The required output is a copy of each line in the material below that includes "ababab".

#### Records supplied
----------

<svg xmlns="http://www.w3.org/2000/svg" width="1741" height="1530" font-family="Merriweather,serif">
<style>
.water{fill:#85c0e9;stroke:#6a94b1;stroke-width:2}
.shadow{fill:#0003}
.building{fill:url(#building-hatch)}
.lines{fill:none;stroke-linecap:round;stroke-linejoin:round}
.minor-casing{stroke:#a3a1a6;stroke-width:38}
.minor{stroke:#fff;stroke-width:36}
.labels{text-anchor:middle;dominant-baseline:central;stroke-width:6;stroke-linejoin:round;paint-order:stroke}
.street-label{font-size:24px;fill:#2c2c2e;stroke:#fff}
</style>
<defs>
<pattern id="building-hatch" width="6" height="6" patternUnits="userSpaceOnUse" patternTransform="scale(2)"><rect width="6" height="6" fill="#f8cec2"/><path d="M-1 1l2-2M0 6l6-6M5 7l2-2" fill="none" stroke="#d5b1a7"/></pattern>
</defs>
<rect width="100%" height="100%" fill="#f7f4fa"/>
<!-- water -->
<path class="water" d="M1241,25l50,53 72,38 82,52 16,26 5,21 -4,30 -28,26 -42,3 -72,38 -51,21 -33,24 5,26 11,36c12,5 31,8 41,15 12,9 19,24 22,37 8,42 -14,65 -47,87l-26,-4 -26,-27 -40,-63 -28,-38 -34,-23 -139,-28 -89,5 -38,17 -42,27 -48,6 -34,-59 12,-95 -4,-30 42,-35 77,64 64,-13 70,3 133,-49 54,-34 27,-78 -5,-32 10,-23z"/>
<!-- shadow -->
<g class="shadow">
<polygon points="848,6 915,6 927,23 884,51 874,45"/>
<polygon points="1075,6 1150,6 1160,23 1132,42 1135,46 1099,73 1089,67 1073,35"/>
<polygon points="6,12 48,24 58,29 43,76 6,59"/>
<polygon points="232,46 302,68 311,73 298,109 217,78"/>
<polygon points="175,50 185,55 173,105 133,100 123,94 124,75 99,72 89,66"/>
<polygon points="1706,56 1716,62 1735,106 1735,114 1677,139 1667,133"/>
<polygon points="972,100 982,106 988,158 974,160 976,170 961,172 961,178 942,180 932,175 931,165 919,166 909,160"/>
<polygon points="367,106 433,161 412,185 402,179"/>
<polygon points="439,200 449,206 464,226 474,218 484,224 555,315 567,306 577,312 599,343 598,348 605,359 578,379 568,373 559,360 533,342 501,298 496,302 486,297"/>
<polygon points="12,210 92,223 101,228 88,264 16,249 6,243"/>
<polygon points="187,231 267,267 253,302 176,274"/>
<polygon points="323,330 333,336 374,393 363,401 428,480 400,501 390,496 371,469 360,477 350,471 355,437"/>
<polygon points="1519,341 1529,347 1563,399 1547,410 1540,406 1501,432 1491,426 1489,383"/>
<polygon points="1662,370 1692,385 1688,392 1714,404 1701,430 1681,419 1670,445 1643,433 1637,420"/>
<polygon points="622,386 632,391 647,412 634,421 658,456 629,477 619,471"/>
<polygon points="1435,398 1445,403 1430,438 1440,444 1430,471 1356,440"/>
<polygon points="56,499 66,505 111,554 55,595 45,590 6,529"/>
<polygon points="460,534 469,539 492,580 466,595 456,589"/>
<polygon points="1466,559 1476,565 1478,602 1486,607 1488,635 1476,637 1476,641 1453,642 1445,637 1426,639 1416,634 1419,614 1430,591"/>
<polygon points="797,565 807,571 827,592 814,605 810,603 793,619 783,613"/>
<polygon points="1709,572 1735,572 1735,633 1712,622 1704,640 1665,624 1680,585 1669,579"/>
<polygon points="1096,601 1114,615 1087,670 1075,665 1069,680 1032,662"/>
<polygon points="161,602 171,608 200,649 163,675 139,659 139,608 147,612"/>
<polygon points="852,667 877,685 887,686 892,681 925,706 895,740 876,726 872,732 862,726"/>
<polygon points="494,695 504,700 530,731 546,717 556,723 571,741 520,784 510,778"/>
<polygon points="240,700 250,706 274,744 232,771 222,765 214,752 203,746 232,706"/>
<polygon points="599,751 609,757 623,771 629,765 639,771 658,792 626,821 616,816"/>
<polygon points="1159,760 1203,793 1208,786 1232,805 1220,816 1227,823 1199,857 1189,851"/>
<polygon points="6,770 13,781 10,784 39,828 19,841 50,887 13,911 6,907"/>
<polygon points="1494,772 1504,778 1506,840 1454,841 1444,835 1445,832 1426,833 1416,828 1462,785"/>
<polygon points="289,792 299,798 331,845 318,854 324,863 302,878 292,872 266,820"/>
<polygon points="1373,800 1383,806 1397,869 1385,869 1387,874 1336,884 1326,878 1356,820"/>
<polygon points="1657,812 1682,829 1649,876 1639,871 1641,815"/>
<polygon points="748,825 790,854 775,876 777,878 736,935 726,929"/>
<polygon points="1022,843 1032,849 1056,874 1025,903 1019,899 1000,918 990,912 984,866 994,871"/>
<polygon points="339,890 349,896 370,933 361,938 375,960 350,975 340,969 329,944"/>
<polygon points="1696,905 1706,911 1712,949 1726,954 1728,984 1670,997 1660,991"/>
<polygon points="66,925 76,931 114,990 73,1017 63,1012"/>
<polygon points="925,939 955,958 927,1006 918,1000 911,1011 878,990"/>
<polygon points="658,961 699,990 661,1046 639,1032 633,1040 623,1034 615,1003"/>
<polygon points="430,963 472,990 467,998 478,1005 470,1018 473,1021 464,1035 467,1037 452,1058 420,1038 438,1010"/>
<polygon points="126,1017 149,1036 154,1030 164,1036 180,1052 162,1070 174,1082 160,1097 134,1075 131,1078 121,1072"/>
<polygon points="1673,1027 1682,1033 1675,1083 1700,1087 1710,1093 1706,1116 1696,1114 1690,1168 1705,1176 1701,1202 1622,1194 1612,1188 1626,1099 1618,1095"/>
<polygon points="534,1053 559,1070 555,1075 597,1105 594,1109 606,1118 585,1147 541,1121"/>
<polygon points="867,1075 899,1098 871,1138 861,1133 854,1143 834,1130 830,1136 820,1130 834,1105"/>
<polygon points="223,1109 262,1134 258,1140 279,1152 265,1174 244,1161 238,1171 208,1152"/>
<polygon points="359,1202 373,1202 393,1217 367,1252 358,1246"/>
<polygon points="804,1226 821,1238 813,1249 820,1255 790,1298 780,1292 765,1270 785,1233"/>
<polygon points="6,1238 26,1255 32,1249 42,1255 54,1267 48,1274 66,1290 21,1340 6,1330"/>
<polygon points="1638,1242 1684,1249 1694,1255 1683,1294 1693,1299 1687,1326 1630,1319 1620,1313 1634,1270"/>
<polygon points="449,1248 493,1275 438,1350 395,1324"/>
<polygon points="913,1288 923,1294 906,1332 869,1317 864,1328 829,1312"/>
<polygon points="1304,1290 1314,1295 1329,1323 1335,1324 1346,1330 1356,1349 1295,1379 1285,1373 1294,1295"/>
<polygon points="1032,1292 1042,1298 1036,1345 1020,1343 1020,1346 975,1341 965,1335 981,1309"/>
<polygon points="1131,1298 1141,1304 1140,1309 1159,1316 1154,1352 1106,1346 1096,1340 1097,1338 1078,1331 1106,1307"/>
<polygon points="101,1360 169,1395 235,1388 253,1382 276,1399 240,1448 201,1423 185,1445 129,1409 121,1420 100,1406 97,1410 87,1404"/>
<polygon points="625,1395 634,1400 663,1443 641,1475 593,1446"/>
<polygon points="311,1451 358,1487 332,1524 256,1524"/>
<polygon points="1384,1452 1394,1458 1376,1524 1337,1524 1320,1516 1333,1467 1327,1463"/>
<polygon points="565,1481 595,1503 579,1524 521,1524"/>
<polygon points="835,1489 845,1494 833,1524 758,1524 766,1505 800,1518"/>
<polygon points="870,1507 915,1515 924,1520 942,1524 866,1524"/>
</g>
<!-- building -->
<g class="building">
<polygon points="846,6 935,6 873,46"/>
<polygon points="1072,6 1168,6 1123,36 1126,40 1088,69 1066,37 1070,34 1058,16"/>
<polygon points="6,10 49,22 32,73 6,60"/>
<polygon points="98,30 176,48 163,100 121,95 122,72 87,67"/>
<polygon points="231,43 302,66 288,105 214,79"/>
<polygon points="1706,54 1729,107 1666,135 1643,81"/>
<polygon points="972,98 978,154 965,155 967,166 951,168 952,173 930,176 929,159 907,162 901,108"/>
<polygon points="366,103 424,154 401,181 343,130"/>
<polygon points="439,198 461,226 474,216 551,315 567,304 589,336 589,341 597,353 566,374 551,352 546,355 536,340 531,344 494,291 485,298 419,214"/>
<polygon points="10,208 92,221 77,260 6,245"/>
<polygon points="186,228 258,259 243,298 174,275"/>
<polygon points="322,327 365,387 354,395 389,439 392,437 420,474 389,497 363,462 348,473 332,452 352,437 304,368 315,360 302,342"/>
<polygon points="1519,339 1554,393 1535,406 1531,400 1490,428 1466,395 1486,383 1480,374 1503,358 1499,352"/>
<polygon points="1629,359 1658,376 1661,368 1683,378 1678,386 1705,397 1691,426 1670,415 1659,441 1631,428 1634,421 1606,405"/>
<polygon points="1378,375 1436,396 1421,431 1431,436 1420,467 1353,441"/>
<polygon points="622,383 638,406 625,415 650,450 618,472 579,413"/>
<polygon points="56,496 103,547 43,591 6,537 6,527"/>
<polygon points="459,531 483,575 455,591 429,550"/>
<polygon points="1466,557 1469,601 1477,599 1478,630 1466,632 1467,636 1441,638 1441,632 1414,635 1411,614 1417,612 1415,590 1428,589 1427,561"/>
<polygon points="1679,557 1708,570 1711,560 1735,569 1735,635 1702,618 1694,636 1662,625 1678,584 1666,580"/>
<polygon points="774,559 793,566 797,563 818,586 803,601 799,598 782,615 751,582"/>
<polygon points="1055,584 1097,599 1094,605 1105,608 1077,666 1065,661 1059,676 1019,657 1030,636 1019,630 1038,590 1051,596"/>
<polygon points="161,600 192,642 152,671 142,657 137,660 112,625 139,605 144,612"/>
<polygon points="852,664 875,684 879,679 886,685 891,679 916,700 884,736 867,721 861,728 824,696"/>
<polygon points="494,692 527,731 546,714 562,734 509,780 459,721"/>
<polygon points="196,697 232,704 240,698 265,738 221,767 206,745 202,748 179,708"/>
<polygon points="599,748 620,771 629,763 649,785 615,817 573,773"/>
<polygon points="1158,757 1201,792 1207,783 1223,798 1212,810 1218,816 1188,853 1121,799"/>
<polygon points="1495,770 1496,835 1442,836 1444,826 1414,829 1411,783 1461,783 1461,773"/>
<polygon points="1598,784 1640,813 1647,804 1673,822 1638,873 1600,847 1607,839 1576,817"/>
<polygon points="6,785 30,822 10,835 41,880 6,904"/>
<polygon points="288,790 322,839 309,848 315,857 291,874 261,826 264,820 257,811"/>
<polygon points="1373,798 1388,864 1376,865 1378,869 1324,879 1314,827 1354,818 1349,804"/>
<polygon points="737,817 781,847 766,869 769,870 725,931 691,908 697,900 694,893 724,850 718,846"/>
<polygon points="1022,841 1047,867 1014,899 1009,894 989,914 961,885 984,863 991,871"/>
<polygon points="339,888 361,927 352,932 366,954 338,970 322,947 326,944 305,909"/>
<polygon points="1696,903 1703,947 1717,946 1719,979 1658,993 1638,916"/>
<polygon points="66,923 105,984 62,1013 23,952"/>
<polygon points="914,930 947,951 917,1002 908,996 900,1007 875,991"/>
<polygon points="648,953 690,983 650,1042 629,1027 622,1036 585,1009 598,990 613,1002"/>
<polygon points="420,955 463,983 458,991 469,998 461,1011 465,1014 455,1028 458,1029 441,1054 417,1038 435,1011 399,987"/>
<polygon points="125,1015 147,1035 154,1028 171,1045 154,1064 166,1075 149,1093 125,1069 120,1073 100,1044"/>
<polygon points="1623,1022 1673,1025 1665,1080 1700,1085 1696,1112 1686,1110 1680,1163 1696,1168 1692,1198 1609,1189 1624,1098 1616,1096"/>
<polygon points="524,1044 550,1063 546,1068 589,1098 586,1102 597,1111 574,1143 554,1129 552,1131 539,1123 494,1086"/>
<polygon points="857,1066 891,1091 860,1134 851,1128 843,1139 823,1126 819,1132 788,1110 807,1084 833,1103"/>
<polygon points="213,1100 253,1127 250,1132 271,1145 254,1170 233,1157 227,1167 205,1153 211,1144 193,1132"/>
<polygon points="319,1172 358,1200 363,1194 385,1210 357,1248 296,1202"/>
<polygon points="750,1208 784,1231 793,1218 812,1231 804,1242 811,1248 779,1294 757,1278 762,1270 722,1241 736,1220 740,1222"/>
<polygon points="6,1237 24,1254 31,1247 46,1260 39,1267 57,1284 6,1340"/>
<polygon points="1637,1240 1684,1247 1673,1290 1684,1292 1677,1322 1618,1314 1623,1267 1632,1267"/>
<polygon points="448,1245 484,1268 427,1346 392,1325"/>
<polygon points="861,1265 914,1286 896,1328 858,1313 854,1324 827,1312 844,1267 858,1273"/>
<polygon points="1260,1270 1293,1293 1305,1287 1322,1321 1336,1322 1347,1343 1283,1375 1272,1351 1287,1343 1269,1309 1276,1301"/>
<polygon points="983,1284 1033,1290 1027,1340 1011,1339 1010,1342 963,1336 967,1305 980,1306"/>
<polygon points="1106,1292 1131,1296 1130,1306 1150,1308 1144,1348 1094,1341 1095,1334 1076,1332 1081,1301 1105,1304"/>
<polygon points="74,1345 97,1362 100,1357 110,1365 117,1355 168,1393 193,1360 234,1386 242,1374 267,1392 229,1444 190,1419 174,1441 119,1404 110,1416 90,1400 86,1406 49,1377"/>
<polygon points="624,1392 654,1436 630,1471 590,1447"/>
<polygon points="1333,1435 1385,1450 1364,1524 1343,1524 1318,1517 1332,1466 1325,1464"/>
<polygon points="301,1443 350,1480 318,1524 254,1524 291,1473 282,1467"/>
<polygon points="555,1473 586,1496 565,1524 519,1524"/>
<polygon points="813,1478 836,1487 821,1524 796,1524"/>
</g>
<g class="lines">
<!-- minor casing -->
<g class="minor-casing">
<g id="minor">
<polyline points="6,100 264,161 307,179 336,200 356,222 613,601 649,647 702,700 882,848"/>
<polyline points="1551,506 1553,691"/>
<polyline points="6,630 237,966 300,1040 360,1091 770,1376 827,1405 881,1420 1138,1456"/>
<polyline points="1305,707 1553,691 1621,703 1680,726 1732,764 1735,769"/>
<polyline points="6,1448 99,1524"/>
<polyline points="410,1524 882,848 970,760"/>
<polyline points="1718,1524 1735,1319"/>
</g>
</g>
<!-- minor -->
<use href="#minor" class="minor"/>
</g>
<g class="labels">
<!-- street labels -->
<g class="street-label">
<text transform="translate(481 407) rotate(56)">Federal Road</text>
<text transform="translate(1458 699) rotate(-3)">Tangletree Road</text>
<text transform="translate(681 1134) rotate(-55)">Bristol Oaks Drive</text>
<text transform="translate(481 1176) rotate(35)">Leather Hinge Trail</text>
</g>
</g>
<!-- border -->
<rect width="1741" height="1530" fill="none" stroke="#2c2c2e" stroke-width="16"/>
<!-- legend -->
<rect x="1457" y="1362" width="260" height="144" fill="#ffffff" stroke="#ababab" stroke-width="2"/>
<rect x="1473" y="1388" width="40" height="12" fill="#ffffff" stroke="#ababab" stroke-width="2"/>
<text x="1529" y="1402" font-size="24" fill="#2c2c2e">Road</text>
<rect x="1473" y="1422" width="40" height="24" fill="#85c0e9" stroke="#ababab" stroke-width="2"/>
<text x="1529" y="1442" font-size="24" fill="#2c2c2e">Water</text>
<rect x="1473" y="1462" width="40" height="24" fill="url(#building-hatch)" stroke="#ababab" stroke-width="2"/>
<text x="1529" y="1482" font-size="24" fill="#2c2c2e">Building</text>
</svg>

----------

#### Solution to this exercise
<rect x="1457" y="1362" width="260" height="144" fill="#ffffff" stroke="#ababab" stroke-width="2"/>
<rect x="1473" y="1388" width="40" height="12" fill="#ffffff" stroke="#ababab" stroke-width="2"/>
<rect x="1473" y="1422" width="40" height="24" fill="#85c0e9" stroke="#ababab" stroke-width="2"/>
<rect x="1473" y="1462" width="40" height="24" fill="url(#building-hatch)" stroke="#ababab" stroke-width="2"/>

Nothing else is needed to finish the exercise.